The skill can run local audio conversion commands and create audio files on the machine.
The skill invokes local command-line tools to synthesize and convert audio. This is central to the stated TTS purpose and not suspicious by itself, but it means the agent can run those local tools when the skill is used.
piper --model "$VOICE" --output_file "$OUTPUT_WAV" ... ffmpeg -y -i "$OUTPUT_WAV" ... "$OUTPUT_OGG"
Install Piper and ffmpeg only from trusted sources, and use the skill only for text you are comfortable converting to audio.
If BOT_TOKEN and CHAT_ID are set, the skill can send messages as that Telegram bot to the configured chat.

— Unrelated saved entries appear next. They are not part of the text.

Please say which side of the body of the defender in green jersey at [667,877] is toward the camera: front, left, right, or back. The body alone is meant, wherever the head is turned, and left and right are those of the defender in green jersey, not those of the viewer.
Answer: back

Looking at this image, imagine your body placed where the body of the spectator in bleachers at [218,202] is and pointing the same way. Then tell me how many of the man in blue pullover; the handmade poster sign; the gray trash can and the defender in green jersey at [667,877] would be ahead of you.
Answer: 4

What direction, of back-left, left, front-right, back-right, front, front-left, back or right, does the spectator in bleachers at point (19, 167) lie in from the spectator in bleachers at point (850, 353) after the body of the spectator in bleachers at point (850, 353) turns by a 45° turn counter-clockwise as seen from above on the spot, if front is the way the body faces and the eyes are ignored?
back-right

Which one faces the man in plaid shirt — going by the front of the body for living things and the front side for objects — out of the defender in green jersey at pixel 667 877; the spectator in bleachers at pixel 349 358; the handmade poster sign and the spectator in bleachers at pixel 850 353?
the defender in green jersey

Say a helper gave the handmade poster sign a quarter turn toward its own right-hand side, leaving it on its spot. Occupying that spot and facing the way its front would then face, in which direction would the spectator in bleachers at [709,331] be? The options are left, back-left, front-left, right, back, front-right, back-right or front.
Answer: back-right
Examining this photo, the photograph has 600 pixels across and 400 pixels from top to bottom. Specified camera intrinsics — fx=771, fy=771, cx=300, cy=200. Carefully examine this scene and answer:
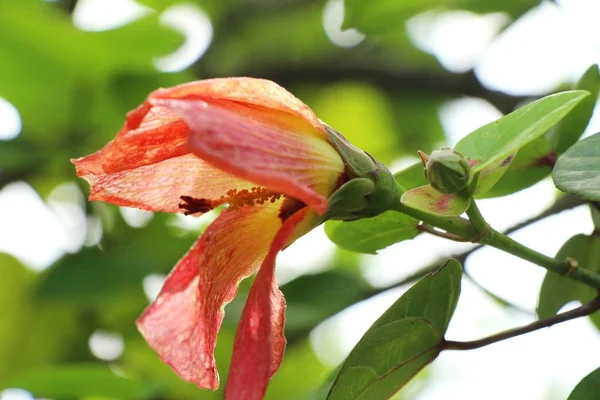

The script uses a Telegram bot token and chat ID if present. That is expected for sending Telegram audio, but the registry metadata lists no required env vars or primary credential.
if [[ -n "${BOT_TOKEN:-}" && -n "${CHAT_ID:-}" ]]; then
curl -s -X POST "https://api.telegram.org/bot${BOT_TOKEN}/sendVoice"Use a bot token with only the permissions you need, keep it private, and confirm the CHAT_ID points to the intended chat.
Response text may be transmitted to Telegram as audio and partially as a caption when voice mode is enabled.
The generated audio file and a short caption derived from the response text are uploaded to Telegram. This matches the skill description, but it is an external data flow users should understand.
-F "voice=@${OUTPUT_OGG}" \
-F "caption=${TEXT:0:100}..."Avoid enabling voice replies for sensitive conversations unless you are comfortable sending that content through Telegram.
The first use may fetch an external voice model dependency.
The skill relies on Piper voice models that are downloaded automatically on first use. This is normal for TTS tooling, but the artifact does not specify the model source or pin a model version.
Los modelos de voz se descargan automáticamente al primer uso (unos 50 MB).
Use trusted Piper model sources and consider pinning or preinstalling the intended voice model in controlled environments.